■ **DATA SUPPLIED**
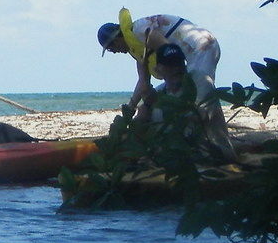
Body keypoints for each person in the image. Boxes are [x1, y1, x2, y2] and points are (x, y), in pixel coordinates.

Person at [96, 14, 237, 160]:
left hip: (200, 47)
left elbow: (168, 52)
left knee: (198, 99)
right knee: (165, 100)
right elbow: (143, 83)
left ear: (117, 38)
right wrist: (129, 111)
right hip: (190, 52)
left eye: (111, 47)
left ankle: (208, 148)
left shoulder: (138, 31)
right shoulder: (136, 47)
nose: (113, 52)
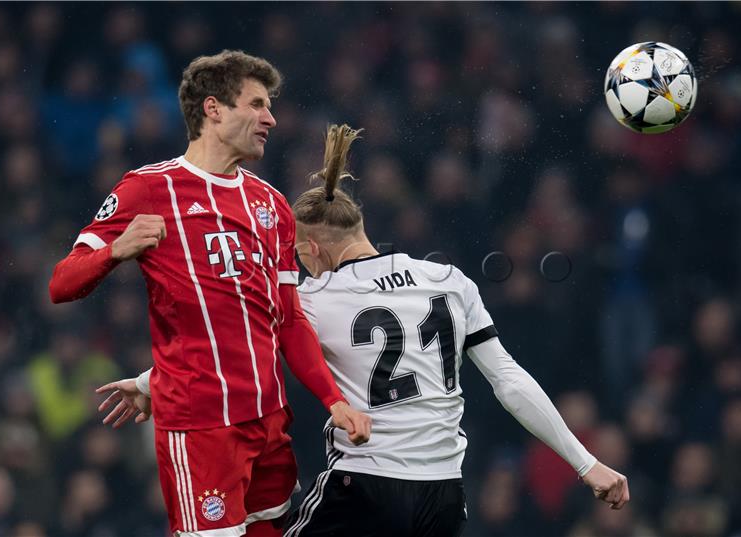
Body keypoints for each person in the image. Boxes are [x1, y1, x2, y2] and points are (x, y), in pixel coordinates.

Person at [103, 125, 630, 537]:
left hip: (367, 487)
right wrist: (587, 464)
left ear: (312, 250)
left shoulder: (312, 298)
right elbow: (509, 381)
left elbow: (233, 352)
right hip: (444, 495)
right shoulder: (449, 280)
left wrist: (151, 384)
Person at [49, 51, 371, 537]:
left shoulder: (271, 204)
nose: (271, 118)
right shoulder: (148, 189)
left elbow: (287, 320)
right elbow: (61, 283)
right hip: (201, 429)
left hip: (269, 423)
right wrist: (116, 250)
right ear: (214, 109)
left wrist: (331, 399)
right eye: (258, 105)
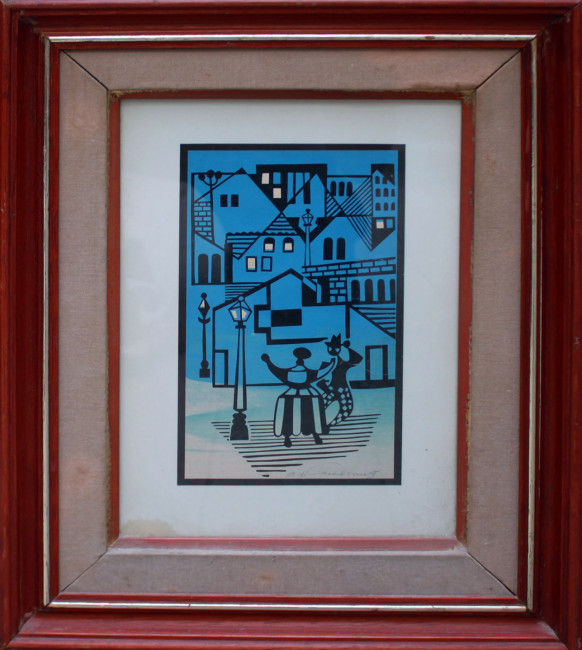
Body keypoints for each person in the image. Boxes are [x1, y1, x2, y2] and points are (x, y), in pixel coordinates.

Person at [261, 348, 333, 448]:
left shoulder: (291, 372)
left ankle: (311, 435)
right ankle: (294, 436)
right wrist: (268, 362)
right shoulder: (308, 372)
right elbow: (275, 369)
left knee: (307, 413)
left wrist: (268, 361)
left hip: (299, 394)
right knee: (297, 413)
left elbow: (275, 370)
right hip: (302, 394)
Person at [317, 334, 363, 427]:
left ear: (340, 349)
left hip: (343, 389)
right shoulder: (325, 363)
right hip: (330, 389)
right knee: (319, 408)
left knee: (346, 410)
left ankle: (329, 425)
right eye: (330, 348)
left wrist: (347, 348)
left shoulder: (343, 363)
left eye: (336, 348)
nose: (333, 350)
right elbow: (319, 379)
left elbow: (358, 359)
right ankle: (320, 426)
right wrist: (326, 389)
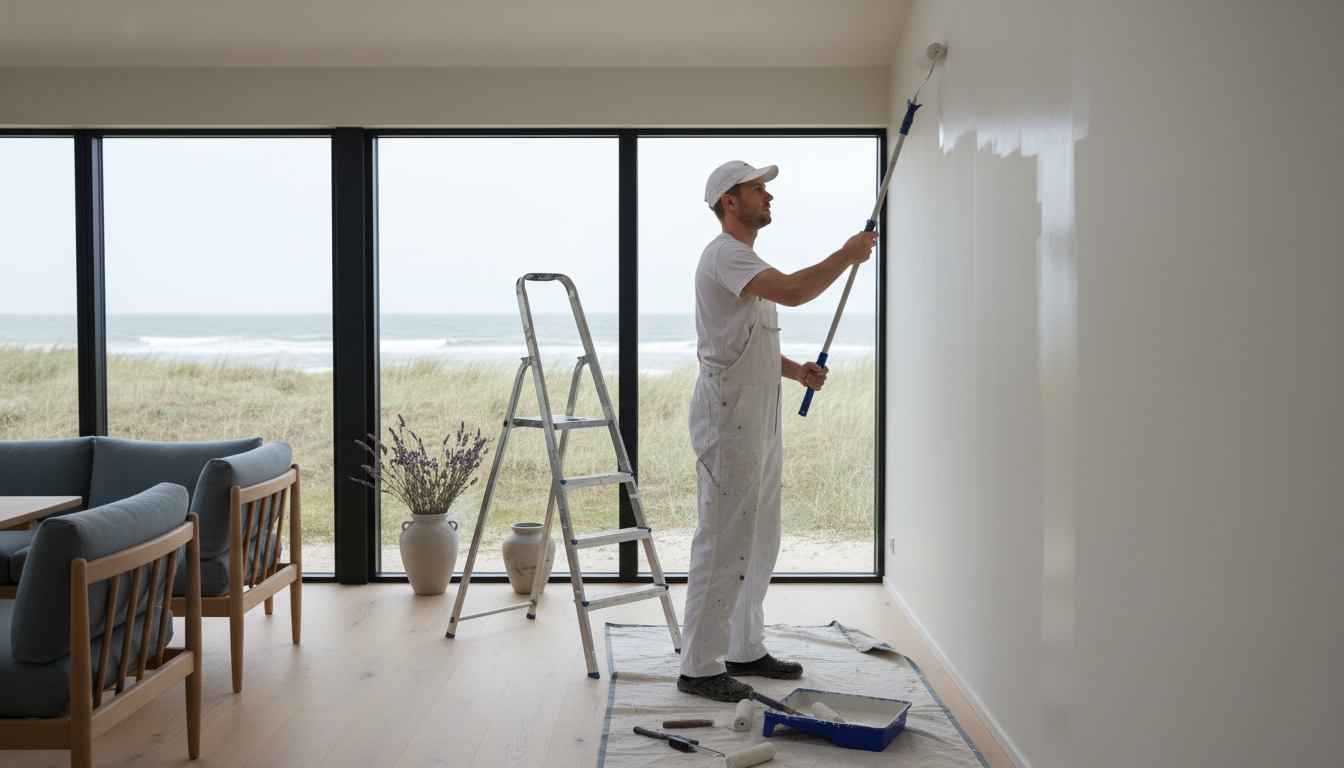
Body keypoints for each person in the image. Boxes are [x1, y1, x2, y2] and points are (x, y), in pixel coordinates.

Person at [677, 160, 878, 701]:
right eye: (757, 189)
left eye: (767, 189)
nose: (769, 196)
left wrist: (796, 370)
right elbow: (792, 292)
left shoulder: (746, 259)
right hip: (730, 411)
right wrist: (846, 254)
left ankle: (745, 648)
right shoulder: (725, 254)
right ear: (729, 201)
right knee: (724, 537)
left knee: (761, 535)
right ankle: (698, 665)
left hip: (759, 409)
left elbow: (748, 337)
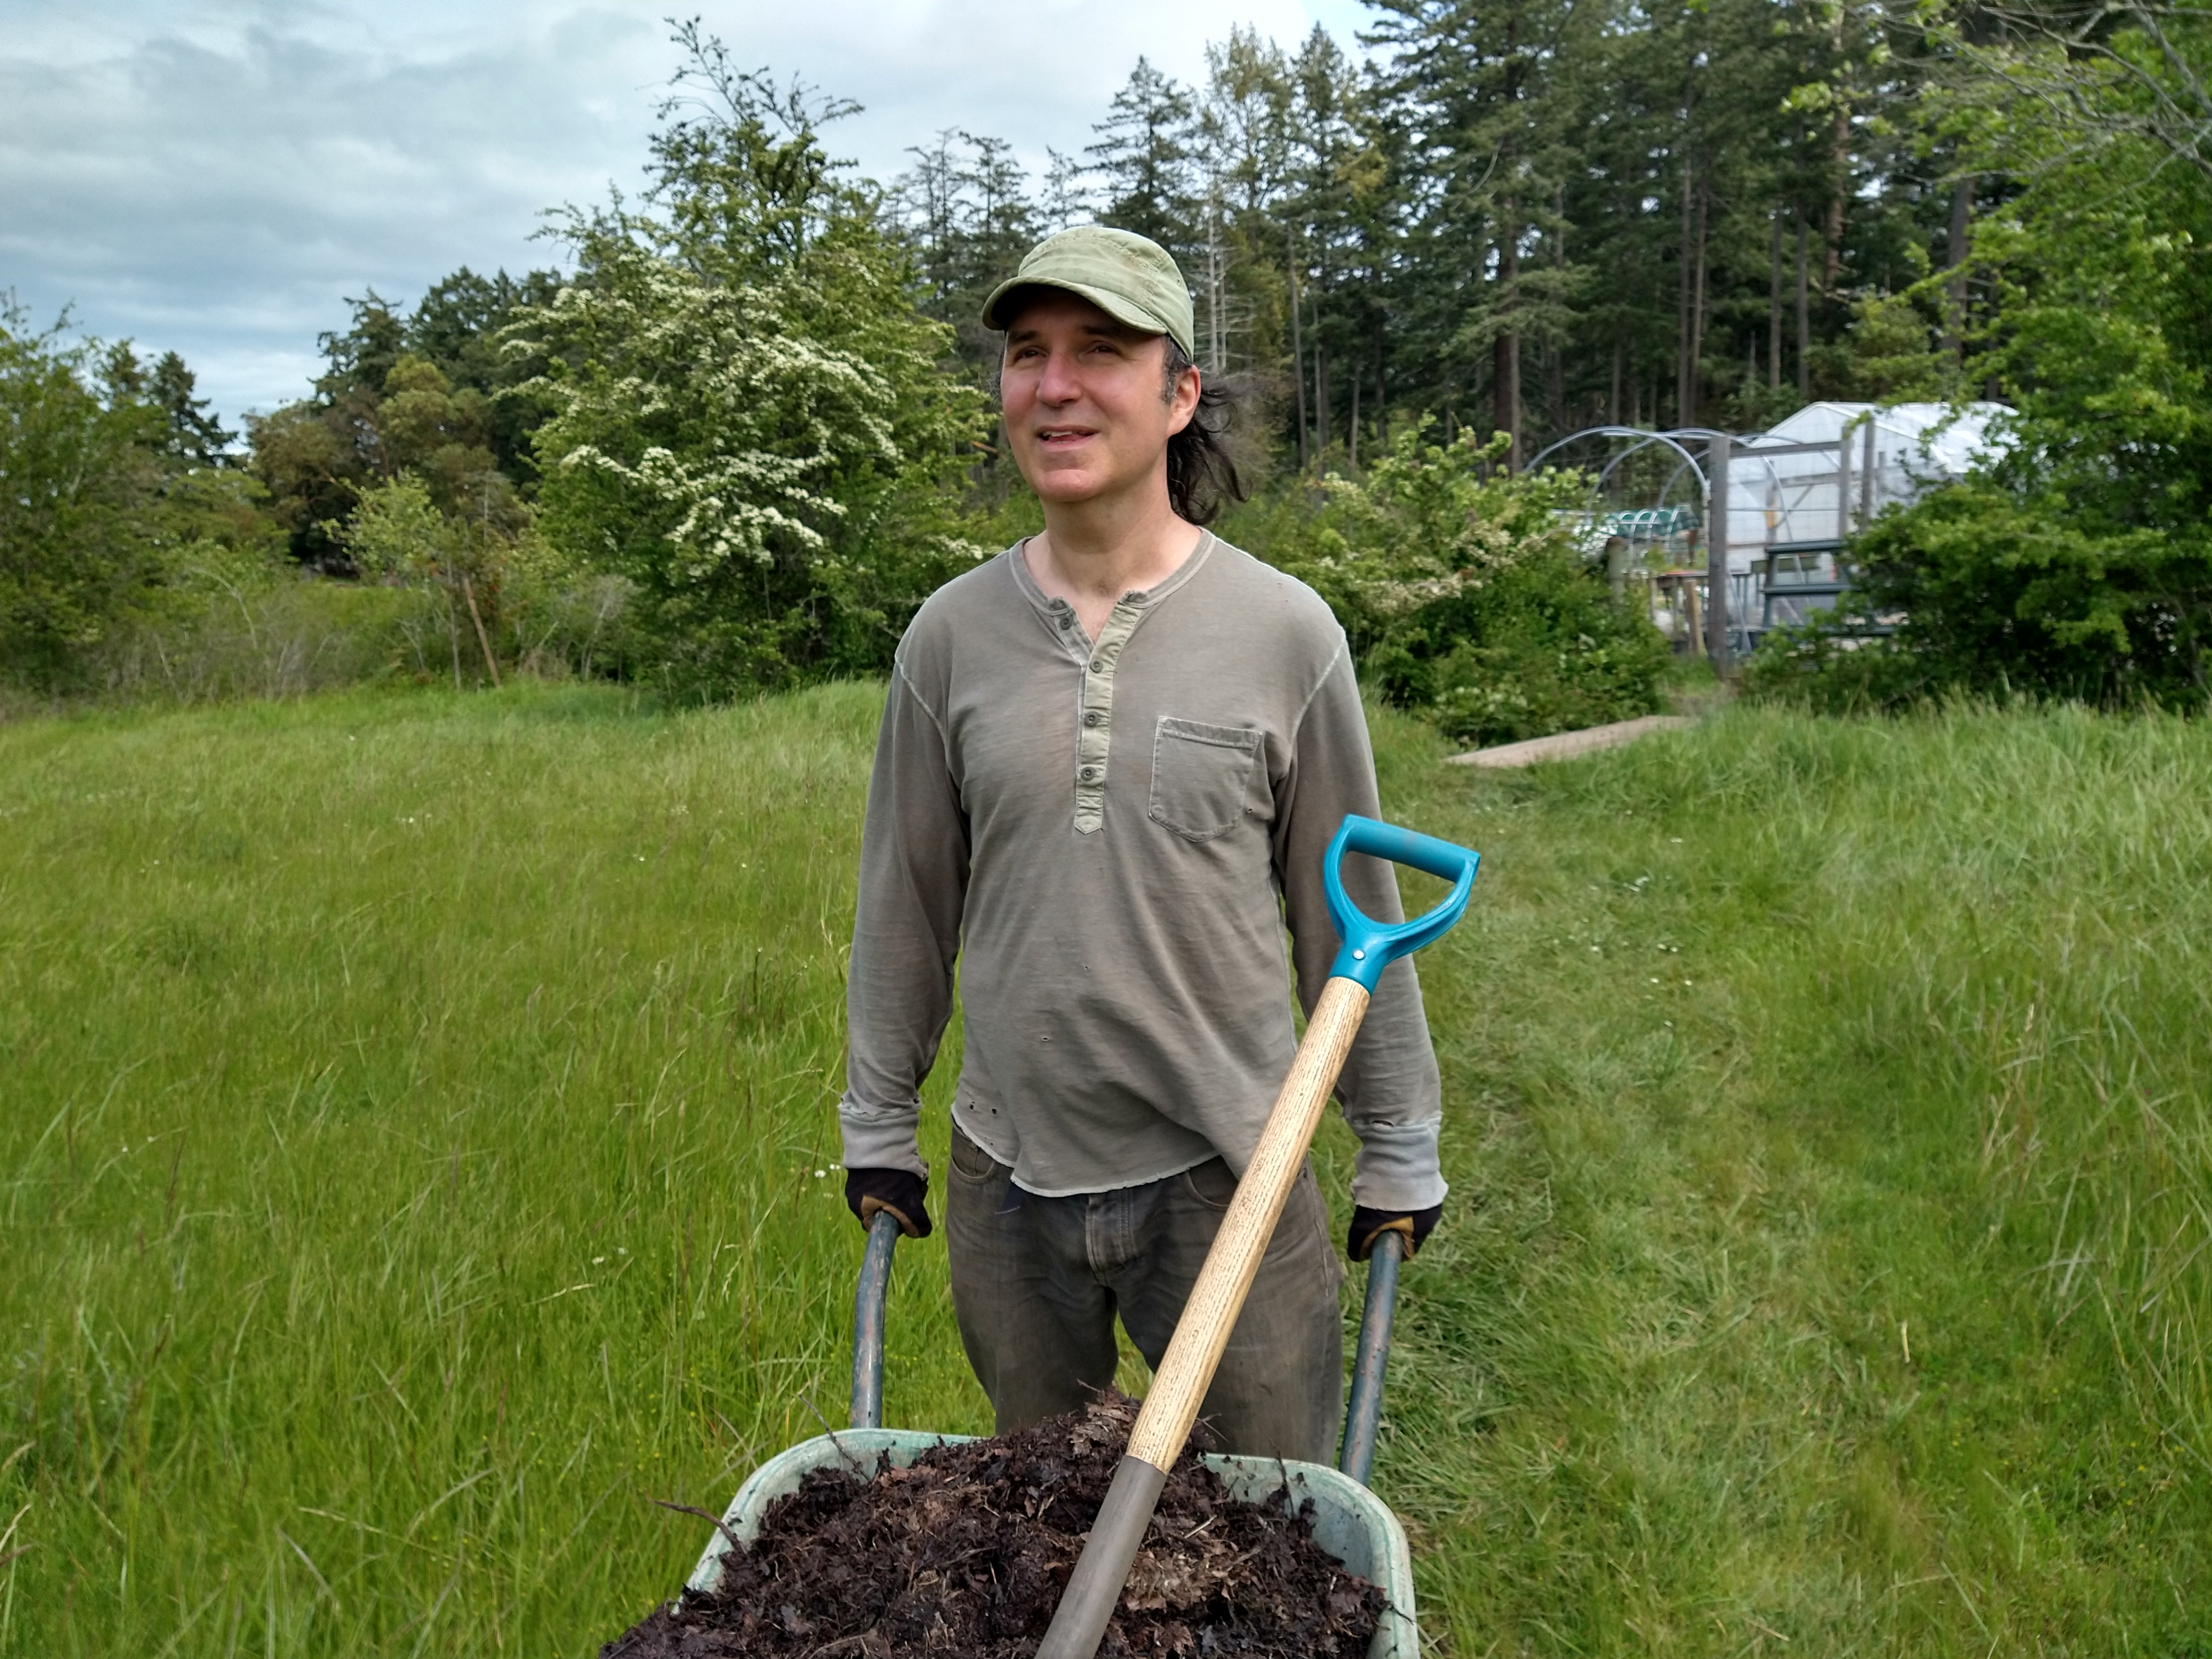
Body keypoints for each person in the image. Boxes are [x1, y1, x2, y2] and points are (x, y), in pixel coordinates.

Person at [837, 226, 1445, 1463]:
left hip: (1231, 1174)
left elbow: (1356, 918)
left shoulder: (1284, 632)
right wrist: (875, 1123)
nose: (1052, 386)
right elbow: (905, 904)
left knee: (1268, 1527)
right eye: (1025, 355)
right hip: (1007, 1178)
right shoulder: (946, 639)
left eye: (1098, 352)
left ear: (1178, 395)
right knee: (1038, 1520)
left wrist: (1399, 1140)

■ **PROBLEM DESCRIPTION**
Output each record above word for word, leaving out images.

■ **REPLY TO THE EXERCISE**
Body keypoints for each person in the image. Boxes are [x1, y1, x2, y2] and points are (x, y), in pixel coordinates.

Person at [96, 14, 237, 160]:
left hip: (200, 47)
left elbow: (168, 52)
left knee: (198, 99)
right knee: (165, 100)
right elbow: (143, 83)
left ear: (117, 38)
right wrist: (129, 111)
right hip: (190, 52)
left eye: (111, 47)
left ankle: (208, 148)
left shoulder: (138, 31)
right shoulder: (136, 47)
nose: (113, 52)
Body keypoints for each person in the image. Boxes are [x1, y1, x2, y2] and points are (x, y), in pixel coordinates.

Person at [103, 125, 630, 537]:
left hip: (367, 487)
right wrist: (587, 464)
left ear: (312, 250)
left shoulder: (312, 298)
right elbow: (509, 381)
left elbow: (233, 352)
right hip: (444, 495)
right shoulder: (449, 280)
left wrist: (151, 384)
Person at [49, 51, 371, 537]:
left shoulder: (271, 204)
nose: (271, 118)
right shoulder: (148, 189)
left elbow: (287, 320)
right elbow: (61, 283)
right hip: (201, 429)
left hip: (269, 423)
right wrist: (116, 250)
right ear: (214, 109)
left wrist: (331, 399)
right eye: (258, 105)
Body keypoints for each person in the image. Boxes are [x1, y1, x2, y2] and points are (x, y), in pixel coordinates.

Person at [261, 348, 333, 448]:
left shoulder: (291, 372)
left ankle: (311, 435)
right ankle: (294, 436)
right wrist: (268, 362)
right shoulder: (308, 372)
right elbow: (275, 369)
left knee: (307, 413)
left wrist: (268, 361)
left hip: (299, 394)
right knee: (297, 413)
left elbow: (275, 370)
right hip: (302, 394)
Person at [317, 334, 363, 427]:
left ear: (340, 349)
left hip: (343, 389)
right shoulder: (325, 363)
right hip: (330, 389)
right knee: (319, 408)
left knee: (346, 410)
left ankle: (329, 425)
right eye: (330, 348)
left wrist: (347, 348)
left shoulder: (343, 363)
left eye: (336, 348)
nose: (333, 350)
right elbow: (319, 379)
left elbow: (358, 359)
right ankle: (320, 426)
right wrist: (326, 389)
Body keypoints for each person in the image. Boxes are [x1, y1, x2, y2] and points are (x, y), in pixel coordinates.

Person at [677, 160, 878, 701]:
right eye: (757, 189)
left eye: (767, 189)
nose: (769, 196)
left wrist: (796, 370)
right elbow: (792, 292)
left shoulder: (746, 259)
right hip: (730, 411)
right wrist: (846, 254)
left ankle: (745, 648)
right shoulder: (725, 254)
right ear: (729, 201)
right knee: (724, 537)
left knee: (761, 535)
right ankle: (698, 665)
left hip: (759, 409)
left elbow: (748, 337)
Body keypoints for each person in the image. Boxes are [x1, y1, x2, y2] and points are (x, y), in pixel coordinates.

Person at [837, 226, 1445, 1463]:
left hip: (1231, 1174)
left elbow: (1356, 918)
left shoulder: (1284, 632)
right wrist: (875, 1123)
nose: (1052, 386)
right elbow: (905, 904)
left knee: (1268, 1527)
right eye: (1025, 355)
right hip: (1007, 1178)
right shoulder: (946, 639)
left eye: (1098, 352)
left ear: (1178, 395)
right knee: (1038, 1520)
left wrist: (1399, 1140)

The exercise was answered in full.